A village on Long Island has been preparing for months without the internet.  Is NYC ready too?

A village on Long Island has been preparing for months without the internet. Is NYC ready too?

As people worry about Twitter’s potential demise, the Long Island town of Lynbrook is thinking bigger.

The Nassau County Village came up with a contingency plan earlier this year in case the internet is down for months.

The 11-page document, adopted in September and first reported by Government Technology, lists analog replacements for government operations typically conducted online, such as filing building permits, managing payroll and sending emails. emergency responders.

New Yorkers are no stranger to service outages from their internet service providers, caused in part by networks and cloud computing that run through fewer companies. Local governments have also been plagued by ransomware attacks that cut them off from their computers and abruptly halt vital operations.

A month-long outage is far less likely than those short-term outages – but the Lynbrook officials who wrote the report want to be prepared, citing solar storms and terrorist attacks as possible long-term threats to connectivity. New York City also has a plan in place, officials said, though it’s unclear how long the Big Apple could go without the internet.

“It’s only a matter of time before major attacks on the nation’s internet infrastructure occur,” the Lynbrook report reads, apocalyptically. “It’s not a question of if it will happen, it’s a question of when.”

months without internet

To create the plan for the village of 20,000, Lynbrook officials sat down with the heads of every city department — from the court and clerk’s office to fire and police. They listed the functions of each agency and whether they depended on internet access, then brainstormed alternatives that would allow village government to function even without a stable connection.

Many of the proposed replacements date back to the days before the widespread Internet. Meetings and legal opinions would be faxed to a local newspaper rather than posted online. Parking tickets would be recorded in a logbook. The police department’s computer-aided dispatch would return to radio.

The plan even includes the library and recreation department, which would rely on locally stored catalogs and phone chains rather than websites to share their offerings. (Internet-dependent phone systems could also be affected by a widespread outage, experts noted.)

Jonathan Reichental, who once served as chief information officer for the California city of Palo Alto and now runs a technology consulting firm and teaches at the University of San Francisco School of Management, hailed the plan for its ambition .

“It’s remarkably progressive,” he said. “They think about it and they act accordingly. Many cities and communities could learn from this.

Reichental noted that the redundancy built into the Internet makes an extremely prolonged outage unlikely – and that if a long-term outage did happen, the village will have to focus on the essentials, such as emergency response. In other words, the recreation center may not have top priority.

“We have pretty serious problems if we can’t restore [internet] for several months,” Reichental said.

New York Cybersecurity

New York City officials say they have a detailed plan in place for internet outages, a practice called Citywide Continuity of Operations. Ines Bebea, spokeswoman for New York’s Office of Emergency Management, said city agencies are “encouraged” to provide manual alternatives to digital processes in the event of an outage.

City Councilwoman Jennifer Gutiérrez, who chairs the council’s committee on technology, said that kind of preparation is essential for a metropolis as large and diverse as New York.

“If the COVID-19 pandemic has taught us anything, it’s the importance of preparing for the worst-case scenario,” she said in a statement to Gothamist. “While we must continue to upgrade and digitize our government technology, we must also be ready to operate without it.”

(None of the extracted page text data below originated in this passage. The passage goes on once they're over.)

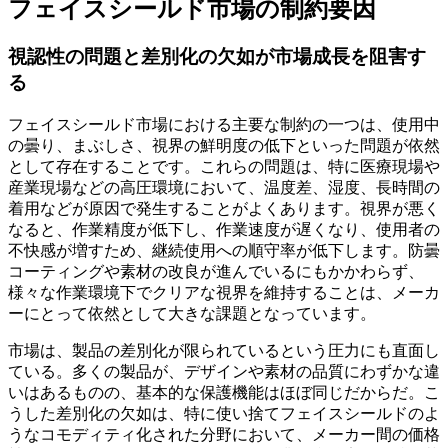
フェイスシールド市場の制約要因
視認性の問題と差別化の欠如が市場成長を阻害す
る
フェイスシールド市場における主要な制約の一つは、使用中
の曇り、まぶしさ、視界の鮮明度の低下といった問題が依然
として存在することです。これらの問題は、特に医療現場や
産業現場などの高圧環境において、温度差、湿度、長時間の
着用などが原因で発生することがよくあります。視界が悪く
なると、作業精度が低下し、作業速度が遅くなり、使用者の
不快感が増すため、継続使用への順守率が低下します。防曇
コーティングや素材の改良が進んでいるにもかかわらず、
様々な作業環境下でクリアな視界を維持することは、メーカ
ーにとって依然として大きな課題となっています。
市場は、製品の差別化が限られているという圧力にも直面し
ている。多くの製品が、デザインや素材の品質にわずかな違
いはあるものの、基本的な保護機能はほぼ同じだからだ。こ
うした差別化の欠如は、特に使い捨てフェイスシールドのよ
うなコモディティ化された分野において、メーカー間の価格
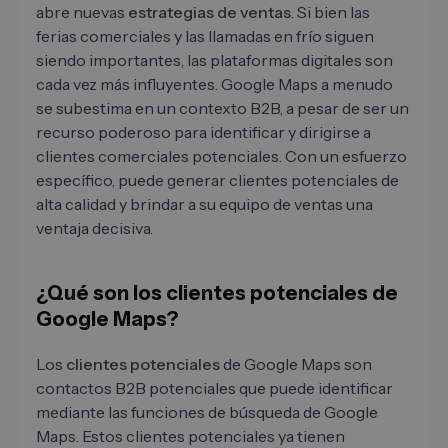
abre nuevas
estrategias de ventas
. Si bien las
ferias comerciales y las llamadas en frío siguen
siendo importantes, las plataformas digitales son
cada vez más influyentes. Google Maps a menudo
se subestima en un contexto B2B, a pesar de ser un
recurso poderoso para identificar y dirigirse a
clientes comerciales potenciales. Con un esfuerzo
específico, puede generar clientes potenciales de
alta calidad y brindar a su equipo de ventas una
ventaja decisiva.
¿Qué son los clientes potenciales de
Google Maps?
Los
clientes potenciales
de Google Maps son
contactos B2B potenciales que puede identificar
mediante las funciones de búsqueda de Google
Maps. Estos clientes potenciales ya tienen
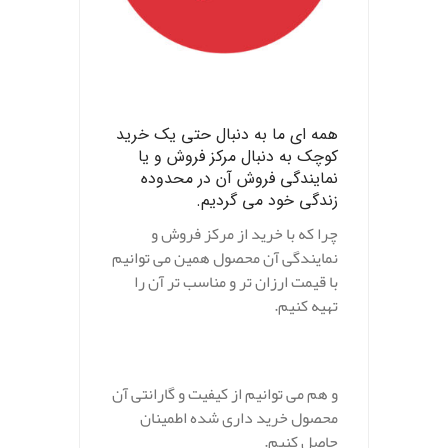
.
همه ای ما به دنبال حتی یک خرید
کوچک به دنبال مرکز فروش و یا
نمایندگی فروش آن در محدوده
زندگی خود می گردیم.
چرا که با خرید از مرکز فروش و
نمایندگی آن محصول همین می توانیم
با قیمت ارزان تر و مناسب تر آن را
تهیه کنیم.
و هم می توانیم از کیفیت و گارانتی آن
محصول خرید داری شده اطمینان
حاصل کنیم.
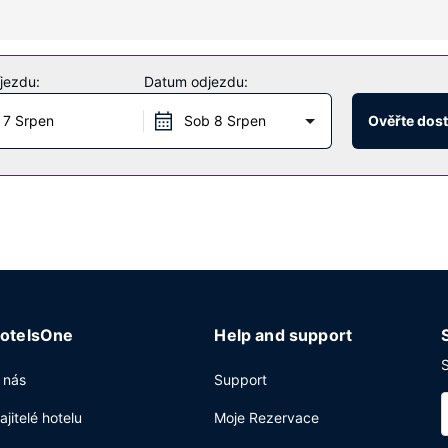
že, péče o tělo a péče o obličej. Můžete využít širokou nabídku rekre
jčovna kol. Tento hotel dále nabízí: bezdrátový internet zdarma, rozš
jezdu:
Datum odjezdu:
 7 Srpen
Sob 8 Srpen
Ověřte dos
 v areálu tohoto hotelu. Dostanete-li hlad, můžete také využít 24h
ůj oblíbený nápoj, budete mít k dispozici 6 bary / salonky a 2 bary
netu zdarma, business centrum s nepřetržitým provozem a auto s řid
2
 konferenční prostory o velikosti 2323 m
(mj. konferenční centrum 
otelsOne
Help and support
S
 nás
Support
ajitelé hotelu
Moje Rezervace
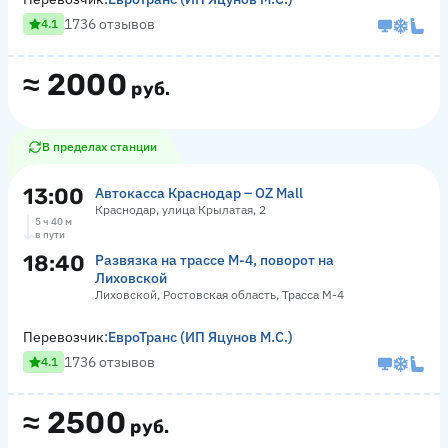
1736 отзывов
4.1
≈
2000
руб.
В пределах станции
13:00
Автокасса Краснодар – OZ Mall
Краснодар, улица Крылатая, 2
5 ч 40 м
в пути
18:40
Развязка на трассе М-4, поворот на
Лиховской
Лиховской, Ростовская область, Трасса М-4
Перевозчик:
ЕвроТранс (ИП Яцунов М.С.)
1736 отзывов
4.1
≈
2500
руб.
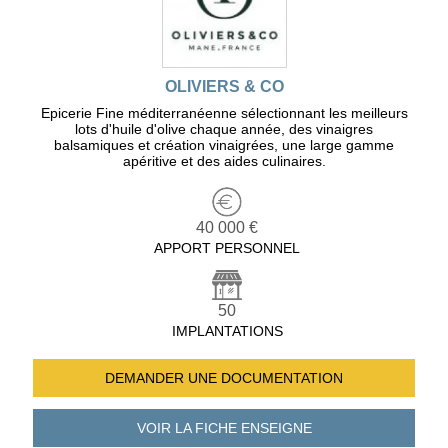
OLIVIERS & CO
Epicerie Fine méditerranéenne sélectionnant les meilleurs
lots d'huile d'olive chaque année, des vinaigres
balsamiques et création vinaigrées, une large gamme
apéritive et des aides culinaires.
40 000 €
APPORT PERSONNEL
50
IMPLANTATIONS
DEMANDER UNE
DOCUMENTATION
VOIR LA FICHE
ENSEIGNE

The city government is also protected from many threats to its connectivity, Office of Technology and Innovation spokesman Ray Legendre told Gothamist. Redundancies in internet service and tightly monitored data centers ensure that the most crucial government functions can continue to operate even in the event of a disruption.

Clayton Banks, founder of local internet service provider Silicon Harlem and an advocate for municipal broadband, said these layers of protection are essential for any local government, where life-and-death functions like emergency response may depend with a solid connection.

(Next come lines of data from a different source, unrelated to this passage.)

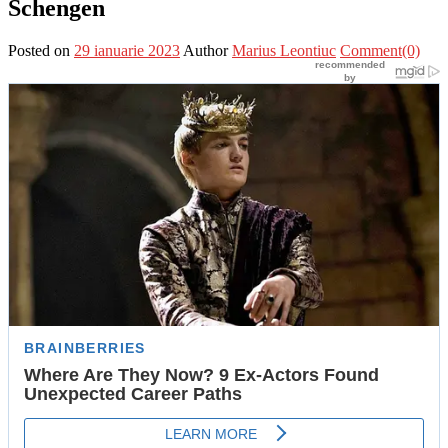
Schengen
Posted on
29 ianuarie 2023
Author
Marius Leontiuc
Comment(0)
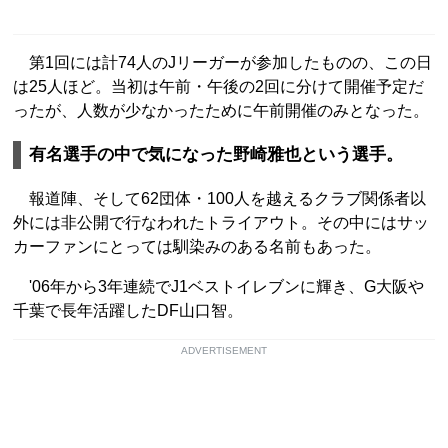
第1回には計74人のJリーガーが参加したものの、この日
は25人ほど。当初は午前・午後の2回に分けて開催予定だ
ったが、人数が少なかったために午前開催のみとなった。
有名選手の中で気になった野崎雅也という選手。
報道陣、そして62団体・100人を越えるクラブ関係者以
外には非公開で行なわれたトライアウト。その中にはサッ
カーファンにとっては馴染みのある名前もあった。
'06年から3年連続でJ1ベストイレブンに輝き、G大阪や
千葉で長年活躍したDF山口智。
ADVERTISEMENT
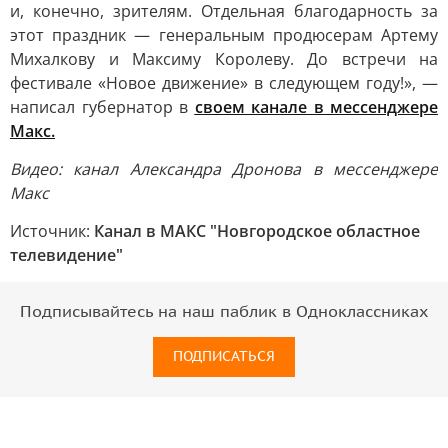
и, конечно, зрителям. Отдельная благодарность за
этот праздник — генеральным продюсерам Артему
Михалкову и Максиму Королеву. До встречи на
фестивале «Новое движение» в следующем году!», —
написал губернатор в
своем канале в мессенджере
Макс.
Видео: канал Александра Дронова в мессенджере
Макс
Источник:
Канал в МАКС "Новгородское областное
телевидение"
Подписывайтесь на наш паблик в Одноклассниках
ПОДПИСАТЬСЯ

“You have to be resilient,” he said. “If you’re not resilient to your broadband, your whole city, state, and country is at risk.”

A 2018 report identified cyberattacks as the No. 1 threat to public health in New York City, citing hospitals’ reliance on the internet for patient health records and medical equipment. Earlier this year, city and state officials created a joint cybersecurity center to defend against and respond to these threats.

“Technology runs our water, controls our electricity and alerts us to emergencies, so cyberattacks have the ability to shut down our entire city if we are unprepared,” Mayor Eric Adams said in a statement. press release announcing the cybersecurity effort.

Reichental said once they make plans, the best thing Lynbrook, New York and other local governments can do is test them, ideally in a tabletop exercise simulating an actual internet outage. The simulations will help city officials protect their plans and create backups for their backups, he added.

Even though a prolonged internet outage seems unlikely, Reichental said, it’s important that local governments are prepared.

“We have to be able to imagine all kinds of possibilities and be brave enough to accept that they can happen,” he said. “And we have to be prepared.”